Senate Intelligence Committee leaders admit they’ve known for years that the National Security Agency has secretly obtained court orders to collect information from Verizon phone customers.
“As far as I know, this is the exact three-month renewal of what has been in place for the past seven years,” Sen. Dianne Feinstein, D-Calif. said according to Politico. “This renewal is carried out by the [Foreign Intelligence Surveillance Court] under the business records section of the Patriot Act. Therefore it is lawful. It has been briefed to Congress.”
Verizon has over 86 million wireless subscribers. Adding business and residential land line subscribers brings its total customer base up to about 120 million, all of whom are subject to snooping by the court order.

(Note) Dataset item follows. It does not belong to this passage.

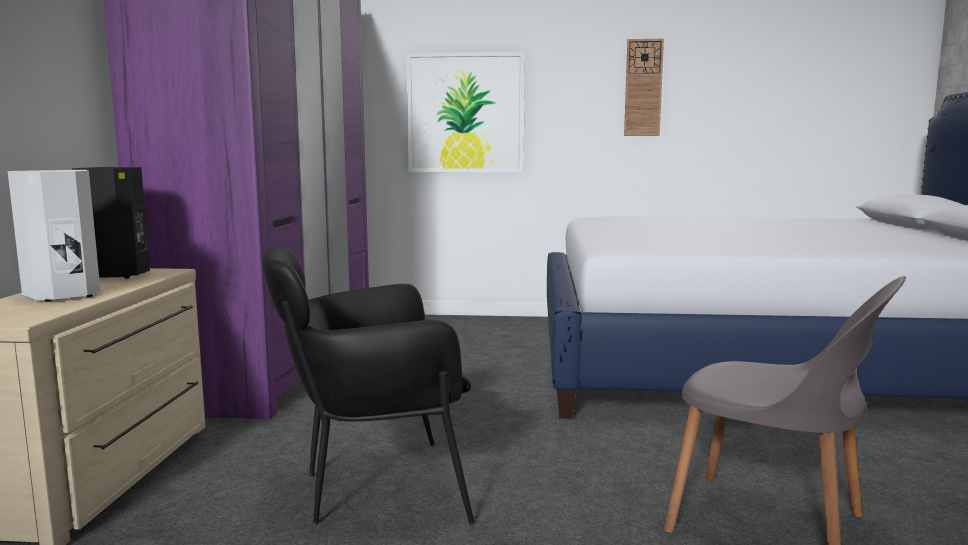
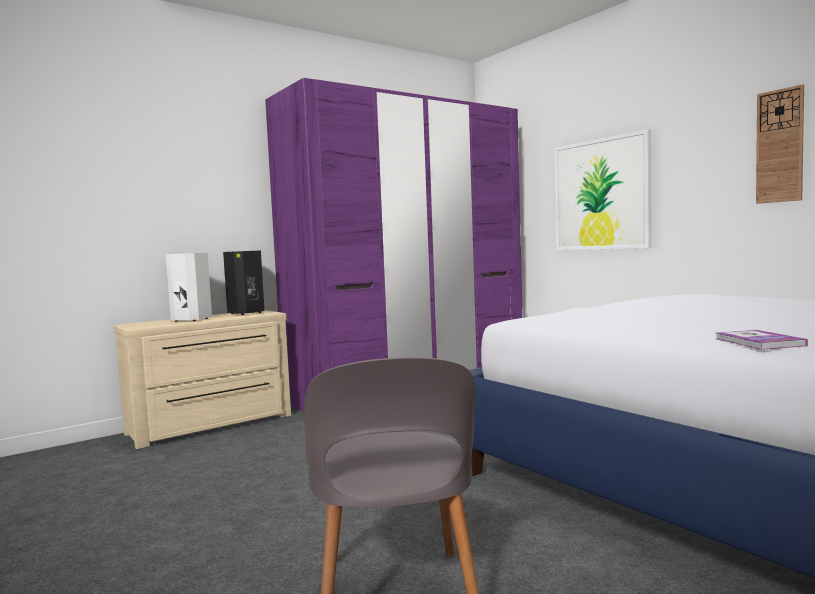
camera: 50 degrees right, 5 degrees down
(375, 489) = (271, 471): black armchair -> none
(845, 248) = (759, 342): none -> book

The Obama administration acknowledged the disclosures in the Guardian newspaper report, but wouldn’t venture beyond anything contained in it.
“On its face, the order reprinted in the article does not allow the government to listen in on anyone’s telephone calls,” said a senior administration official. “The information acquired does not include the content of any communications or the name of any subscriber. It relates exclusively to metadata, such as a telephone number or the length of a call.” The official did not wish to be named.
“Information of the sort described in the Guardian article has been a critical tool in protecting the nation from terrorist threats to the United States, as it allows counterterrorism personnel to discover whether known or suspected terrorists have been in contact with other persons who may be engaged in terrorist activities, particularly people located inside the United States,” the official said.
In one sentence, the administration official managed to use the word “terrorist” or “counterterrorism” four times, which may very well be more than the president has used the words in over four years in office.
While the Obama administration views its actions as necessary and even benign, and Congress would seem to agree, others aren’t so sure.
“This is an abuse of the Patriot Act on a massive scale,” said Gregory Nojeim, senior counsel at the Center for Democracy and Technology. “Since the law requires that the telephone records sought be relevant to an investigation, it appears that the FBI and the NSA may have launched the broadest investigation in history because everyone’s telephone calls seem to be relevant to it.”
Said another, “It’s analogous to the FBI stationing an agent outside every home in the country to track who goes in and who comes out,” said Jameel Jaffer of the American Civil Liberties Union according to the Wall Street Journal. “It provides further evidence of the extent to which basic democratic rights are being surrendered in secret to the demands of unaccountable intelligence agencies.”
Thomas Drake, a former top NSA official agrees. “It’s a total violation of the Fourth Amendment,” he said.
The Fourth Amendment to the Constitution prohibits unreasonable searches and seizures.